Can you reproduce the records below word for word, leaving out the pictures?
* Begin Records for processing *
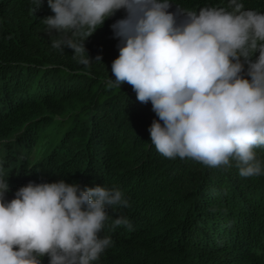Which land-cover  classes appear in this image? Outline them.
I'll return each mask as SVG.
<instances>
[{"label":"trees","instance_id":"trees-1","mask_svg":"<svg viewBox=\"0 0 264 264\" xmlns=\"http://www.w3.org/2000/svg\"><path fill=\"white\" fill-rule=\"evenodd\" d=\"M264 13V0H240ZM229 0H173L170 9L199 11ZM0 0V174L6 200L30 181L61 179L81 186L119 188L129 206L108 208L100 233L112 246L93 264H264V171L241 177L231 167L163 157L151 143L156 115L132 87H106L120 39L111 25L85 40L90 65L74 50L52 47L43 19L48 0ZM258 55V54H257ZM264 169V147L255 150ZM127 217L132 228L112 222ZM43 264L49 258L43 257Z\"/></svg>","mask_w":264,"mask_h":264},{"label":"clouds","instance_id":"clouds-1","mask_svg":"<svg viewBox=\"0 0 264 264\" xmlns=\"http://www.w3.org/2000/svg\"><path fill=\"white\" fill-rule=\"evenodd\" d=\"M43 0H33L34 10ZM54 15L42 21L52 47L88 66L85 40L121 9L111 25L121 43L106 87L129 84L156 115L151 143L165 158L192 159L219 168L235 161L241 177L264 169V13L240 0L199 11L173 0H48ZM258 54V55H257ZM0 174V264H93L112 246L101 237L108 208L128 207L119 188L81 186L61 179L30 181L11 200ZM132 228L127 217L112 222Z\"/></svg>","mask_w":264,"mask_h":264}]
</instances>
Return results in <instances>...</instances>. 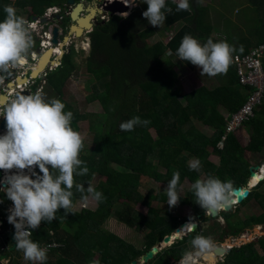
* End Records for processing *
• [Output of the task]
Which land-cover  classes appear in this image? Outline them.
I'll return each mask as SVG.
<instances>
[{"label":"trees","instance_id":"trees-1","mask_svg":"<svg viewBox=\"0 0 264 264\" xmlns=\"http://www.w3.org/2000/svg\"><path fill=\"white\" fill-rule=\"evenodd\" d=\"M264 13V0H240ZM229 0H173L170 9L199 11ZM0 0V174L6 200L30 181L61 179L81 186L119 188L129 206L108 208L100 233L112 246L93 264H264V171L241 177L231 167L163 157L151 143L156 115L132 87H106L120 39L111 25L85 40L90 65L74 50L52 47L43 19L48 0ZM258 55V54H257ZM264 169V147L255 150ZM127 217L132 228L112 222ZM43 264L49 258L43 257Z\"/></svg>","mask_w":264,"mask_h":264},{"label":"clouds","instance_id":"clouds-1","mask_svg":"<svg viewBox=\"0 0 264 264\" xmlns=\"http://www.w3.org/2000/svg\"><path fill=\"white\" fill-rule=\"evenodd\" d=\"M43 0H33L34 10ZM54 15L42 21L52 47L88 66L85 40L121 9L111 25L121 43L106 87L129 84L156 115L151 143L165 158L192 159L219 168L235 161L241 177L264 169V13L240 0L199 11L173 0H48ZM258 54V55H257ZM0 174V264H93L112 246L101 237L108 208L128 207L119 188L81 186L61 179L30 181L11 200ZM132 228L127 217L112 222Z\"/></svg>","mask_w":264,"mask_h":264}]
</instances>
Return results in <instances>...</instances>. 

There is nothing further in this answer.